The modern British Military uses a range of small arms. The Browning 9mm pistol is standard issue and has been in use since World War Two. It is a reliable and accurate gun with an effective range of up to 45 meters. The British Military's standard issue rifle is the L85A2, commonly known as the SA80. On its introduction to the Army, marksmanship tests had to be redefined as it was such an accurate rifle. British snipers are equipped with the L115A3 Long Range rifle, a large calibre weapon with all-weather sights. First introduced into Afghanistan in 2008, the L115A3 has an effective range of 1100 meters.

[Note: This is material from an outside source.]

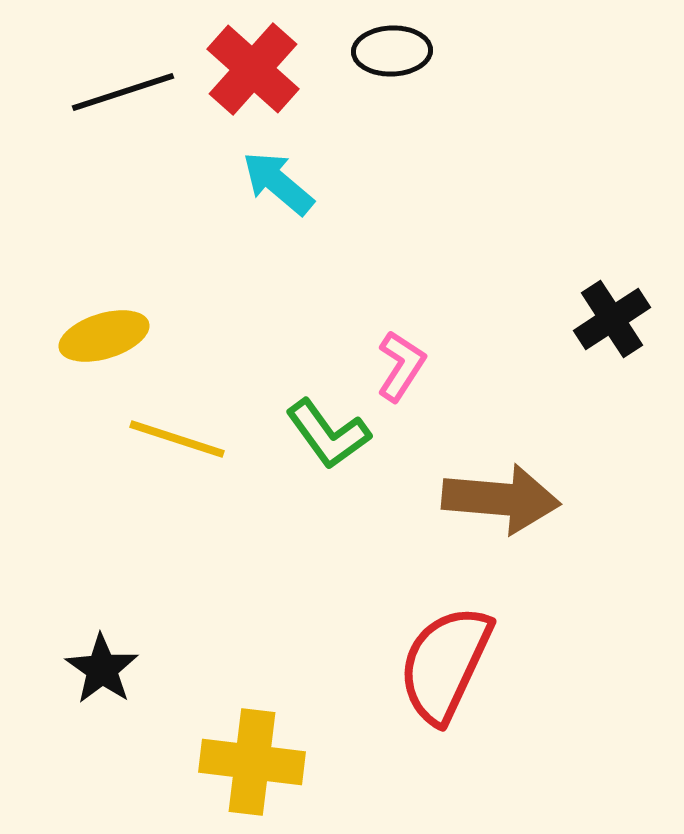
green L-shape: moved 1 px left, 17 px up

The British Military relies on a wide range of support weapons. These include the L7A2 General Purpose Machine Gun (GPMG), a 7.62mm belt-fed machine gun. It has an effective range of 800 meters when fired from a bipod and 1800 meters when tripod mounted in a sustained-fire role. Other support weapons include the Heckler & Koch 40mm Grenade Machine Gun (GMG) which fires 340 round per minute and the L1A1 12.7mm (.50 calibre) Heavy Machine Gun (HMG), an updated version of the Browning M2. After the recent experiences of the British Military in Iraq and Afghanistan, the Minimi Light Machine Gun was introduced to add firepower to smaller units.

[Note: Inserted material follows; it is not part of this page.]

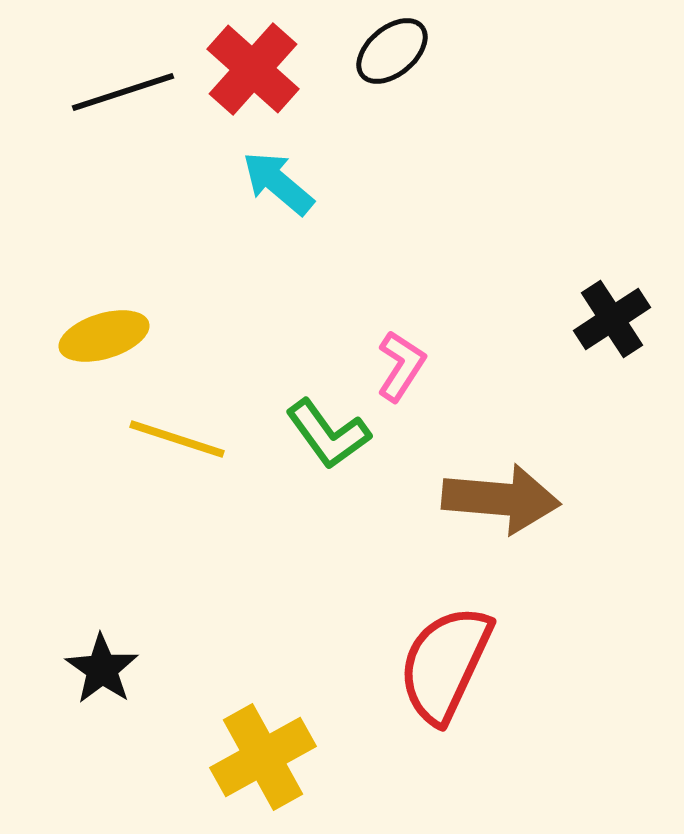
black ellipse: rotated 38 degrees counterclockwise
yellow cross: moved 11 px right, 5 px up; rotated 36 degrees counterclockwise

The primary man-portable anti-tank weapon used by the British Military is the LAW 80, an unguided anti-tank rocket launcher which fires a 94mm warhead to a range of up to 500 meters. The L2A1 ILAW is another unguided anti-armour rocket. It is designed to be used a single soldier. It has an effective range of 300 meters and has been used by the Royal Marines in Afghanistan and Iraq. Finally, the U.S.-made Javelin is the British Military's medium-range anti-tank missile. It is a "fire-and-forget" missile which, once fired, finds its own way to the enemy target using an infra-red seeker light. It was used by the SAS in Iraq to great effect.
Mortars and Hand Grenades
Also in current use by the British Military are hand grenades and mortars. The L16A2 81mm mortar can be fired at 15 rounds per minute and provides accurate high explosives, light and smoke at a range of 5,650 meters. Modern hand grenades include the L109A1 HE fragmentation grenade, introduced in 2001. It is filled with nitramine and uses a fuse delay of three to four seconds. For signalling purposes, the British Military uses the L64, L65, L66 and L67 smoke grenades, which release a coloured smoke. Finally, the White Phosphorus Grenade can be used to both attack and defend by creating smoke screens or acting as a useful tool for clearing compounds and trenches.